7. Deodorant. Luxury? Ask the person who works next to someone who doesn’t use deodorant. And then ask the person if they made a conscious choice or just didn’t have it. No, don’t ask them because that’s shaming them. I remember being in the 9th grade locker room and girls were very interested in what deodorants the others used. One girl didn’t use any and some of the other girls teased her as being too physically immature to need it. In hindsight, I wonder if they missed the mark? Maybe it just wasn’t in the budget?
8. Hair Care Products. In spite of what I wrote earlier, I don’t really think anyone should be forced to use soap to wash their hair. When you donate hair care products, do you stop to think about including items that can be used on different types of hair? I mean, again, to function and flourish in our society – you need to have presentable hair in the sense that its clean and maintained. Not in the sense that it should be styled or kept in a certain way that makes other people feel comfortable – I’m talking about each person having access to the fundamental tools they need to maintain it the way they desire to function in society. Like shampoo and conditioner.
9. Cleaning products. You can’t buy these with food stamps. No matter where you live, you need some variation on these products. What do you so? Again, consider how they are transported – how many bags of cleaning supplies could you carry on the bus at one time? I used to buy cleaner at the Dollar Store and it took twice as much or more to clean as thoroughly as store brands. Yes, you can use rags but there are some things that really require a sponge. Or a mop or replacement mop head.

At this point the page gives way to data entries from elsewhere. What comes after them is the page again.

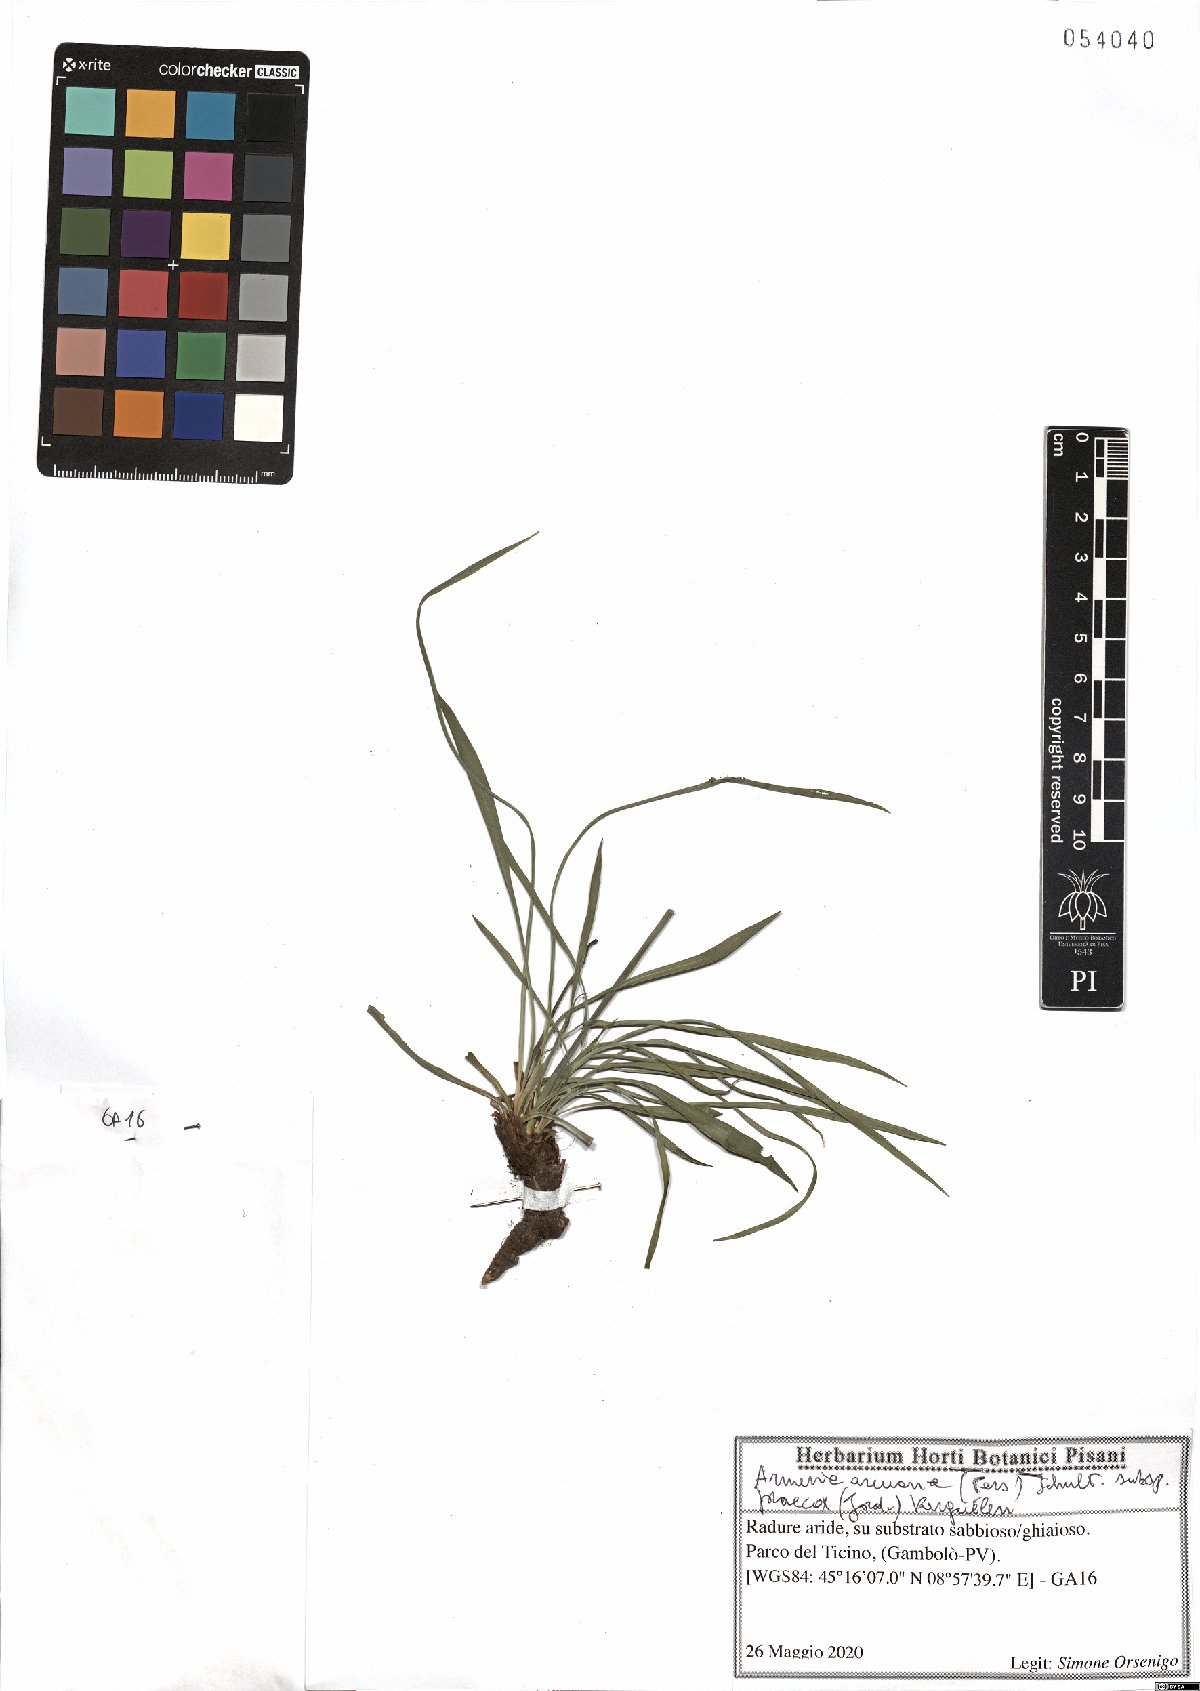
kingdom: Plantae
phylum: Tracheophyta
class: Magnoliopsida
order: Caryophyllales
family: Plumbaginaceae
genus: Armeria
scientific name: Armeria arenaria
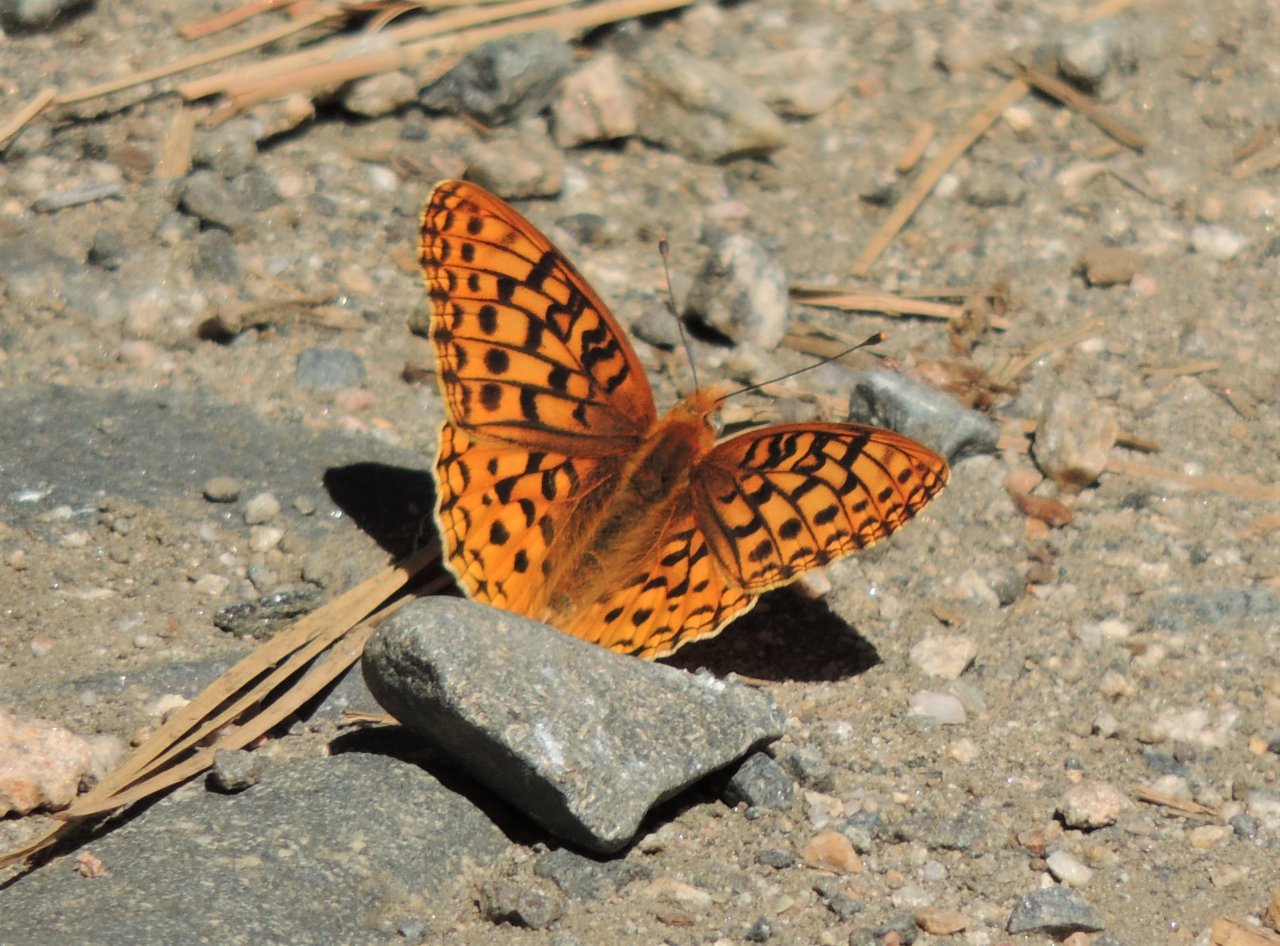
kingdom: Animalia
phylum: Arthropoda
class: Insecta
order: Lepidoptera
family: Nymphalidae
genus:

10. Lotion, powder, sunscreen, chapstick, etc. These might be considered luxuries. What if you work outside in the weather all day – sunscreen isn’t so much a luxury as a health concern. Foot powder can extend the life of your shoes and socks as well as keep your feet healthy. What about a jar of vaseline to use to protect your lips and other spots? Rough chapped hands can make it really hard to type all day or clean yet another bathroom at work.
I’m asking you to think through some of the items you take for granted. And I hope you’ll do two things. First, step back from the temptation to judge what someone else is doing in the grocery store – you don’t know their story and they don’t owe you or anyone an explanation. You don’t need to carry around that resentment.
Second, you can do something proactive to help. I’m running a fundraiser to establish a personal care closet at Pittsburgh’s LGBTQ Community Center – the GLCC. This will make some of these items available to the LGBTQ community – all ages, all identities, all treated with respect and dignity. You can make a modest donation now to help with the project launch. You can organize a product drive either now or schedule ahead to help ensure the sustainability of the project.
I didn’t take advantage of Home Ec, but what a great project to add to a Home Ec class or a scout troop or youth group. What a great opportunity to talk about the pragmatic realities of life in the adult world AND give back. Maybe your women’s group might take on a “sister supplies” drive. Or your book club. You can also volunteer – the closet will need someone to monitor inventory and go shopping for supplies. The opportunities to get involved are really endless.
In the end it boils down to helping our neighbors – LGBTQ and allies – have the tools they need to function and to flourish. You can make that happen.